▶ [About this exercise]: From the entries below, transcribe exactly the lines between the line holding "33: (243, 136)" and the line holding "55: (231, 129)", inclusive; skip all other lines.

▶ [Data to process]:
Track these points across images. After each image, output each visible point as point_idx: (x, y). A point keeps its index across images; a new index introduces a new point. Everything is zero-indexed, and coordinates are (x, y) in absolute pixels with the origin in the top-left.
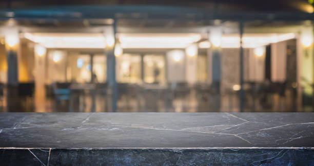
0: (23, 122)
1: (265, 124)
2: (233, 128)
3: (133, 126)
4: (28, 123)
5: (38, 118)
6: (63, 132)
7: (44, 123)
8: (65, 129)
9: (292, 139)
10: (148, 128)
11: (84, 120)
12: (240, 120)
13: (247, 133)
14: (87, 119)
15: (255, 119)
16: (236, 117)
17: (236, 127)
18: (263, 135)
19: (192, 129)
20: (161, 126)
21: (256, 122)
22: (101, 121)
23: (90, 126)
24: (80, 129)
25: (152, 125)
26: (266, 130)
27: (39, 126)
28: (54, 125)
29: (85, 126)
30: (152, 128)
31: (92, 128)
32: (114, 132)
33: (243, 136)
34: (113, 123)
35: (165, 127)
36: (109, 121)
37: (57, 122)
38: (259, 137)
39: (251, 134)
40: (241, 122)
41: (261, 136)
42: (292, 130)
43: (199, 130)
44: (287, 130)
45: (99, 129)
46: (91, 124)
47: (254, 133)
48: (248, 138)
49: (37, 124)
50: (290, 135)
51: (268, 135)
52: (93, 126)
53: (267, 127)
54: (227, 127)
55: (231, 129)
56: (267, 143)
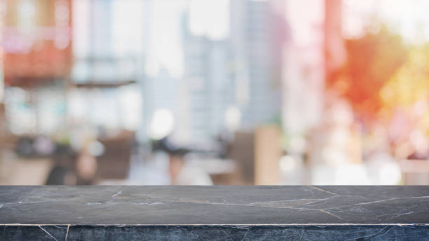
0: (30, 196)
1: (363, 198)
2: (319, 202)
3: (182, 200)
4: (39, 197)
5: (51, 191)
6: (86, 207)
7: (61, 197)
8: (88, 204)
9: (399, 215)
10: (202, 203)
11: (115, 193)
13: (338, 208)
14: (120, 193)
15: (349, 192)
16: (322, 190)
17: (323, 201)
18: (359, 210)
19: (263, 204)
20: (220, 200)
21: (350, 196)
22: (139, 195)
23: (121, 200)
24: (109, 204)
25: (208, 199)
26: (363, 206)
27: (54, 200)
28: (73, 199)
29: (116, 200)
30: (208, 202)
31: (126, 203)
32: (156, 206)
33: (332, 211)
34: (155, 197)
35: (225, 201)
37: (78, 196)
38: (354, 212)
39: (344, 209)
40: (330, 195)
41: (357, 211)
42: (398, 205)
43: (271, 204)
44: (392, 205)
45: (135, 204)
46: (125, 198)
47: (347, 208)
48: (339, 214)
49: (51, 197)
50: (396, 210)
51: (367, 210)
52: (127, 200)
53: (364, 202)
54: (310, 201)
55: (316, 203)
56: (364, 218)
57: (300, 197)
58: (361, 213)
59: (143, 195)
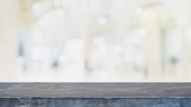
0: (14, 86)
1: (161, 87)
3: (81, 88)
4: (17, 87)
6: (39, 90)
7: (27, 87)
9: (178, 94)
10: (90, 89)
11: (51, 85)
13: (150, 91)
14: (53, 85)
15: (155, 85)
16: (143, 84)
17: (143, 89)
18: (160, 92)
19: (117, 89)
20: (98, 88)
21: (156, 87)
22: (62, 86)
24: (48, 89)
25: (92, 88)
27: (24, 88)
28: (33, 88)
29: (52, 88)
31: (56, 89)
32: (70, 90)
33: (148, 92)
34: (69, 87)
35: (100, 88)
37: (35, 86)
38: (157, 93)
39: (153, 91)
40: (147, 86)
42: (178, 90)
43: (121, 90)
44: (175, 90)
45: (60, 89)
46: (55, 87)
47: (155, 91)
48: (151, 93)
50: (176, 92)
51: (163, 92)
53: (162, 89)
54: (138, 88)
55: (141, 89)
56: (162, 95)
57: (134, 87)
59: (64, 86)
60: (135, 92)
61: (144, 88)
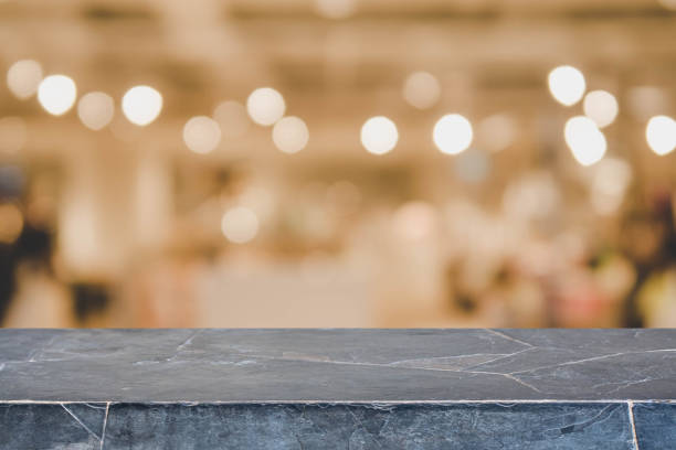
0: (49, 347)
1: (571, 351)
2: (504, 360)
3: (286, 356)
4: (61, 351)
5: (81, 340)
6: (135, 368)
7: (95, 350)
8: (139, 363)
9: (629, 383)
10: (319, 360)
11: (182, 344)
12: (518, 345)
13: (533, 371)
14: (189, 342)
15: (549, 341)
16: (508, 338)
17: (509, 359)
18: (566, 374)
19: (414, 363)
20: (347, 356)
21: (552, 348)
22: (219, 346)
23: (192, 356)
24: (173, 362)
25: (327, 354)
26: (572, 366)
27: (85, 356)
28: (116, 354)
29: (184, 357)
30: (327, 360)
31: (198, 362)
32: (246, 368)
33: (524, 376)
34: (244, 351)
35: (354, 358)
36: (235, 347)
37: (122, 348)
38: (557, 379)
39: (541, 372)
40: (519, 347)
41: (562, 376)
42: (628, 365)
43: (428, 364)
44: (619, 365)
45: (213, 363)
46: (196, 352)
47: (547, 371)
48: (534, 382)
49: (81, 351)
50: (624, 375)
51: (578, 374)
52: (201, 357)
53: (574, 359)
54: (490, 358)
55: (497, 362)
56: (574, 390)
57: (473, 351)
58: (567, 380)
59: (225, 347)
60: (478, 376)
61: (508, 355)
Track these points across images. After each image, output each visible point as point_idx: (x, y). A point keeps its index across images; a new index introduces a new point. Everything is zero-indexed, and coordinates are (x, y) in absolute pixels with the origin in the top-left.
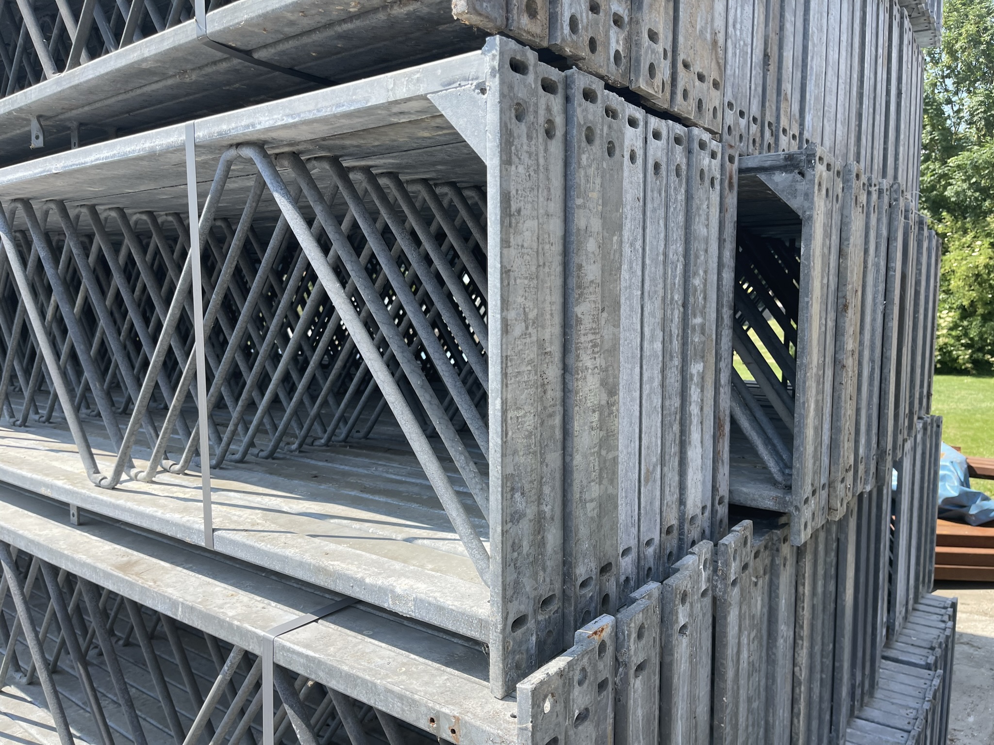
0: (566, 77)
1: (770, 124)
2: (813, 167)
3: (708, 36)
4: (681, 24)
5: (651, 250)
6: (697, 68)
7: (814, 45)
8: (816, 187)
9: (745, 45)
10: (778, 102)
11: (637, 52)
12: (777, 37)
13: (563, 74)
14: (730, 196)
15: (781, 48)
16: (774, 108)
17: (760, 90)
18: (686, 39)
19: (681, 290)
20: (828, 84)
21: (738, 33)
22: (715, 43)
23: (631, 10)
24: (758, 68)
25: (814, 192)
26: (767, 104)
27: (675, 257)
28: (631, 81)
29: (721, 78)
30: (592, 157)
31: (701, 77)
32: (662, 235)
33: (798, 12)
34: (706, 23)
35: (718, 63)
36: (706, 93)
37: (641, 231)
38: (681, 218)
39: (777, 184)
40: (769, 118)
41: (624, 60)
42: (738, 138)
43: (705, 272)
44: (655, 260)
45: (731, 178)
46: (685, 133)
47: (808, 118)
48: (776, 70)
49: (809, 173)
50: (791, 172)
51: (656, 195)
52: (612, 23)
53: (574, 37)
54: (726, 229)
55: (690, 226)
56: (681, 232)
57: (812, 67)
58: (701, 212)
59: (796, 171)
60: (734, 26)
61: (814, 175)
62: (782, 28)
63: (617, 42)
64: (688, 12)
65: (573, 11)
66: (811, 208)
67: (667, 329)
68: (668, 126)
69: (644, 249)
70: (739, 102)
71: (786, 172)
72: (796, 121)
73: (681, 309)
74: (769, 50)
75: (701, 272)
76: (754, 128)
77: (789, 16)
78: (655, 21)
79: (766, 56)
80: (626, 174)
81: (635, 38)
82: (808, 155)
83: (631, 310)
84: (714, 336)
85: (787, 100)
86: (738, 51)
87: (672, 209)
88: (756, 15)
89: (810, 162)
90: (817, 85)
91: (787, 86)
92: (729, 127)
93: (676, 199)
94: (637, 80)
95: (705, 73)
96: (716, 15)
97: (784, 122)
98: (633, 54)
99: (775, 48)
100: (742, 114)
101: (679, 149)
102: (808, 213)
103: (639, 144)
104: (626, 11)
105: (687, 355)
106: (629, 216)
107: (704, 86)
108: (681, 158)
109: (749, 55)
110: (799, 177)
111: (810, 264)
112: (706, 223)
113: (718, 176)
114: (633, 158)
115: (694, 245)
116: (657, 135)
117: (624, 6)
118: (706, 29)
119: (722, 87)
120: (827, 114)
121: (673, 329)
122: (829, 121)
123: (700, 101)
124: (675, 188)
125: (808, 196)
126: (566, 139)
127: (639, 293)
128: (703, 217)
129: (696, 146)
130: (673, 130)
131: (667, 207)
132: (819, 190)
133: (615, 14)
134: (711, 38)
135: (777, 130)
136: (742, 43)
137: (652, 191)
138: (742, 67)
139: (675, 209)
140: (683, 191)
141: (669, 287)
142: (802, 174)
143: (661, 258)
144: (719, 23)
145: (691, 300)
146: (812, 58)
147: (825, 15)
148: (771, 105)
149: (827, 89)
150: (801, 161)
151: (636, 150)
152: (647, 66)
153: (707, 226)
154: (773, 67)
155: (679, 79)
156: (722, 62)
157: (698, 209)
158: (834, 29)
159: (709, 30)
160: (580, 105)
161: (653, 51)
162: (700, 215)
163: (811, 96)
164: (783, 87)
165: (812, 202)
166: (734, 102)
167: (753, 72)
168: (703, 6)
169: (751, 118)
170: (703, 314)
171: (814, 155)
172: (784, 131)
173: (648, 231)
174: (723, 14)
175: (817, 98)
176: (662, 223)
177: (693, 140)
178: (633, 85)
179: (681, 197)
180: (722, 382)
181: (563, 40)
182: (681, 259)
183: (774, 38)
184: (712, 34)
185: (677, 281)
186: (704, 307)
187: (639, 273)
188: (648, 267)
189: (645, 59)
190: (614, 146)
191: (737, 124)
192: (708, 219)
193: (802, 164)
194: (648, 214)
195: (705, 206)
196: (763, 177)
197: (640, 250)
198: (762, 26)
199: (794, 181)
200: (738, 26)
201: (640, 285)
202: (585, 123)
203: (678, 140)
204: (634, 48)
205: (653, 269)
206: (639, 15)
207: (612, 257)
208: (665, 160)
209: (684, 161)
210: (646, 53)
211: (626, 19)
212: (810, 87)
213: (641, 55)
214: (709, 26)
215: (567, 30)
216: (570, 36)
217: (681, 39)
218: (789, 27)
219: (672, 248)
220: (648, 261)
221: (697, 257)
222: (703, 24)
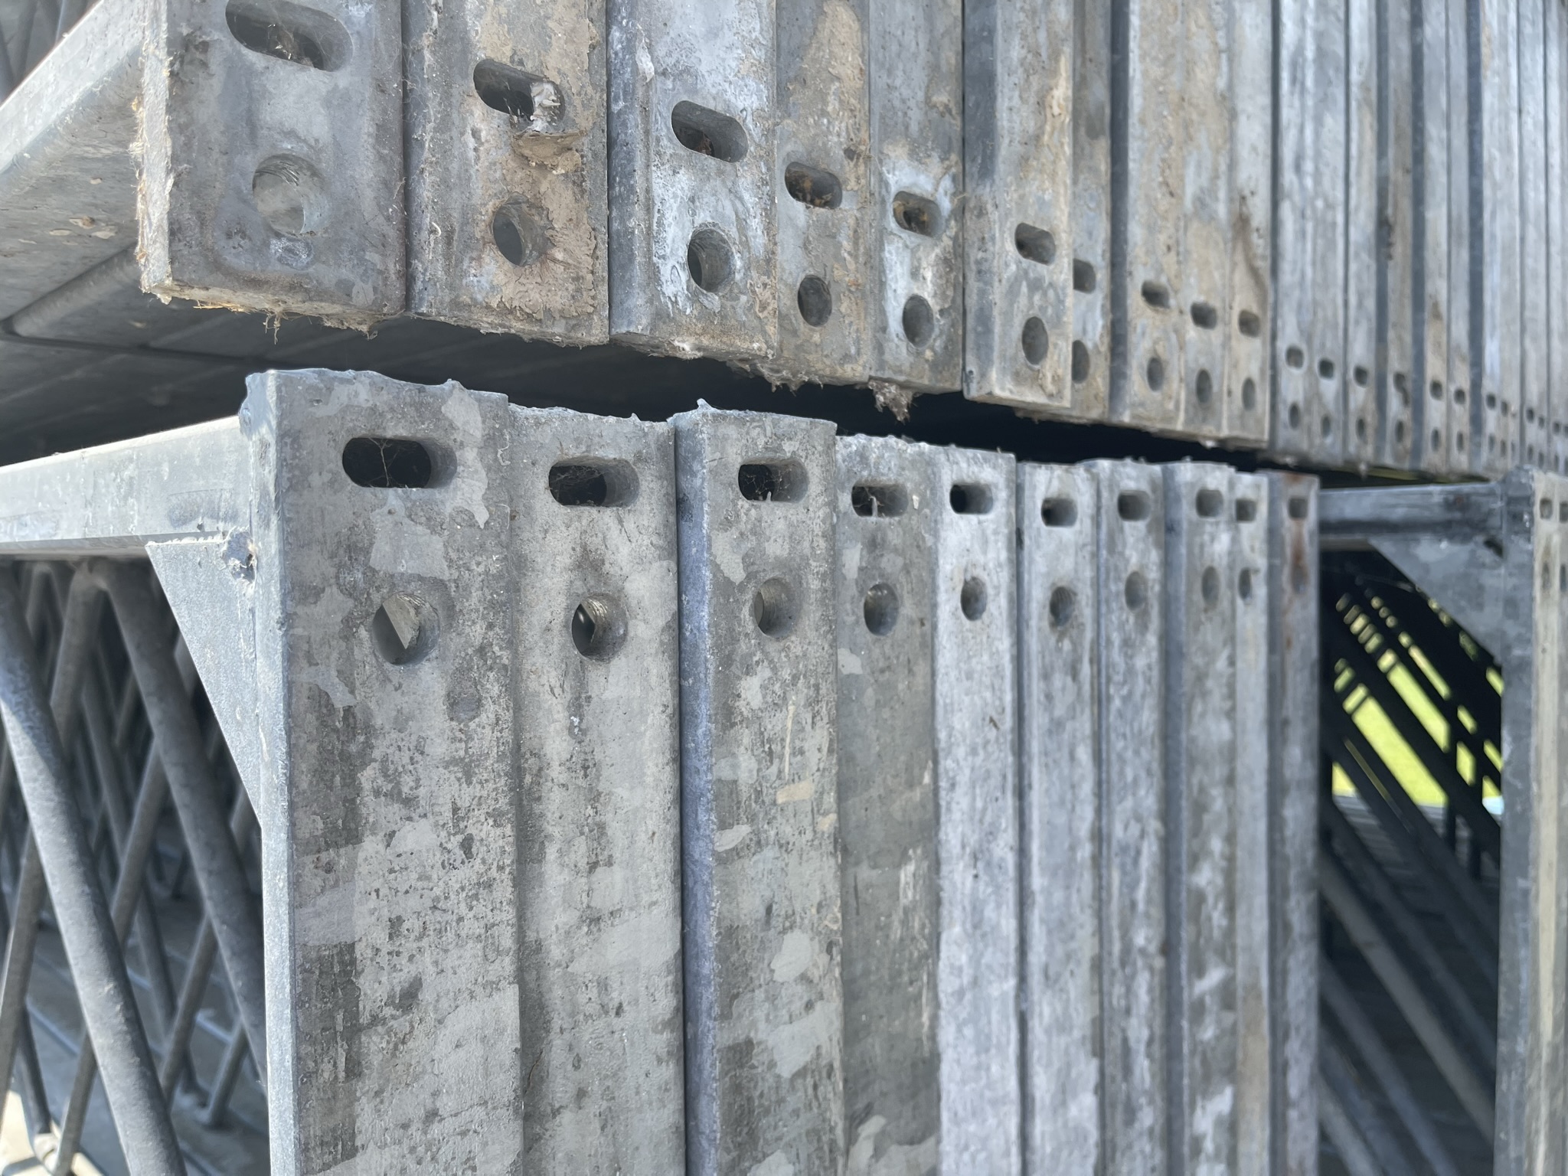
0: (676, 434)
1: (1399, 378)
2: (1528, 534)
3: (1222, 210)
4: (1134, 192)
5: (1048, 847)
6: (1192, 294)
7: (1495, 186)
8: (1538, 582)
9: (1329, 206)
10: (1418, 325)
11: (982, 293)
12: (1409, 179)
13: (661, 427)
14: (1297, 604)
15: (1419, 200)
16: (1408, 338)
17: (1371, 304)
18: (1151, 229)
19: (1157, 913)
20: (1529, 262)
21: (1309, 182)
22: (1241, 223)
23: (961, 182)
24: (1364, 256)
25: (1532, 599)
26: (1391, 335)
27: (1135, 829)
28: (966, 377)
29: (1263, 302)
30: (786, 674)
31: (1203, 316)
32: (1087, 788)
33: (1454, 118)
34: (1216, 177)
35: (1254, 272)
36: (1218, 353)
37: (1009, 802)
38: (1148, 718)
39: (1426, 568)
40: (1396, 363)
41: (940, 322)
42: (1317, 427)
43: (1230, 839)
44: (1064, 872)
45: (1298, 556)
46: (1153, 483)
47: (1492, 348)
48: (1409, 251)
49: (1515, 546)
50: (1466, 539)
51: (1059, 680)
52: (892, 224)
53: (713, 301)
54: (1290, 693)
55: (1178, 731)
56: (1151, 755)
57: (1493, 236)
58: (1210, 684)
59: (1480, 539)
60: (1298, 168)
61: (1531, 554)
62: (1419, 156)
63: (915, 274)
64: (1157, 157)
65: (703, 217)
66: (1527, 640)
67: (1114, 1044)
68: (1095, 480)
69: (1022, 852)
70: (1317, 342)
71: (1451, 538)
72: (1463, 359)
73: (1159, 963)
74: (1390, 211)
75: (1216, 845)
76: (1360, 395)
77: (1434, 130)
78: (1041, 202)
79: (1384, 226)
80: (947, 655)
81: (975, 255)
82: (1511, 501)
83: (983, 1046)
84: (1264, 983)
85: (1437, 316)
86: (1310, 227)
87: (1117, 703)
88: (1354, 135)
89: (1516, 518)
90: (1507, 271)
91: (1437, 287)
92: (1294, 410)
93: (1130, 671)
94: (983, 375)
95: (1215, 303)
96: (1244, 152)
97: (1434, 368)
98: (972, 301)
99: (1406, 205)
100: (1326, 368)
101: (1135, 530)
102: (1517, 652)
103: (999, 552)
104: (947, 183)
105: (1179, 1091)
106: (964, 778)
107: (1215, 335)
108: (1144, 554)
109: (1340, 229)
110: (1487, 555)
111: (1528, 788)
112: (1227, 705)
113: (1261, 562)
114: (971, 601)
115: (1193, 780)
116: (1055, 513)
117: (935, 166)
118: (1212, 191)
119: (1267, 327)
120: (1529, 326)
121: (1132, 1035)
122: (1535, 340)
123: (1204, 378)
124: (1126, 643)
125: (1517, 607)
126: (680, 637)
127: (1011, 983)
128: (1217, 698)
129: (1187, 511)
130: (1112, 484)
131: (1100, 701)
132: (1546, 585)
133: (903, 196)
134: (1230, 212)
135: (1419, 389)
136: (1320, 204)
137: (1046, 676)
138: (1321, 262)
139: (1127, 699)
140: (1152, 639)
141: (1115, 922)
142: (1495, 546)
143: (1085, 851)
144: (1254, 172)
145: (1187, 933)
146: (1493, 214)
147: (1514, 116)
148: (1399, 339)
149: (1528, 274)
150: (1490, 513)
151: (983, 576)
152: (1017, 331)
153: (1231, 714)
154: (1401, 248)
155: (1134, 338)
156: (1264, 265)
157: (1201, 677)
158: (1534, 143)
159: (1222, 194)
160: (727, 524)
161: (1036, 285)
162: (1205, 694)
163: (1494, 297)
164: (1429, 288)
165: (1529, 624)
166: (1304, 347)
167: (1353, 267)
168: (1201, 137)
169: (1351, 374)
170: (1227, 952)
171: (1528, 500)
172: (1436, 388)
173: (1036, 797)
174: (1264, 147)
175: (1507, 299)
176: (1084, 754)
177: (1178, 499)
178: (974, 386)
179: (1147, 656)
180: (1293, 1091)
181: (660, 316)
182: (1154, 825)
183: (1400, 180)
184: (1231, 200)
185: (1141, 894)
186: (1230, 931)
187: (1008, 925)
188: (1039, 899)
189: (1008, 315)
190: (892, 595)
191: (1314, 395)
192: (1231, 694)
193: (1495, 521)
194: (1035, 745)
195: (1221, 664)
196: (1386, 547)
197: (1010, 860)
198: (1371, 157)
199: (1474, 563)
200: (1308, 166)
201: (1012, 959)
202: (750, 577)
203: (1129, 507)
204: (973, 285)
205: (1058, 896)
206: (985, 192)
207: (897, 932)
208: (1088, 573)
209: (1154, 556)
210: (1012, 293)
211: (946, 205)
212: (1493, 279)
213: (991, 305)
214: (1222, 184)
215: (676, 281)
216: (693, 298)
217: (1136, 231)
218: (1435, 153)
219: (1123, 809)
220: (1037, 881)
221: (1200, 808)
222: (1204, 181)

▶ [Response area]:
33: (243, 136)
34: (113, 123)
35: (165, 127)
36: (109, 121)
37: (57, 122)
38: (259, 137)
39: (251, 134)
40: (241, 122)
41: (261, 136)
42: (292, 130)
43: (199, 130)
44: (287, 130)
45: (99, 129)
46: (91, 124)
47: (254, 133)
48: (248, 138)
49: (37, 124)
50: (290, 135)
51: (268, 135)
52: (93, 126)
53: (267, 127)
54: (227, 127)
55: (231, 129)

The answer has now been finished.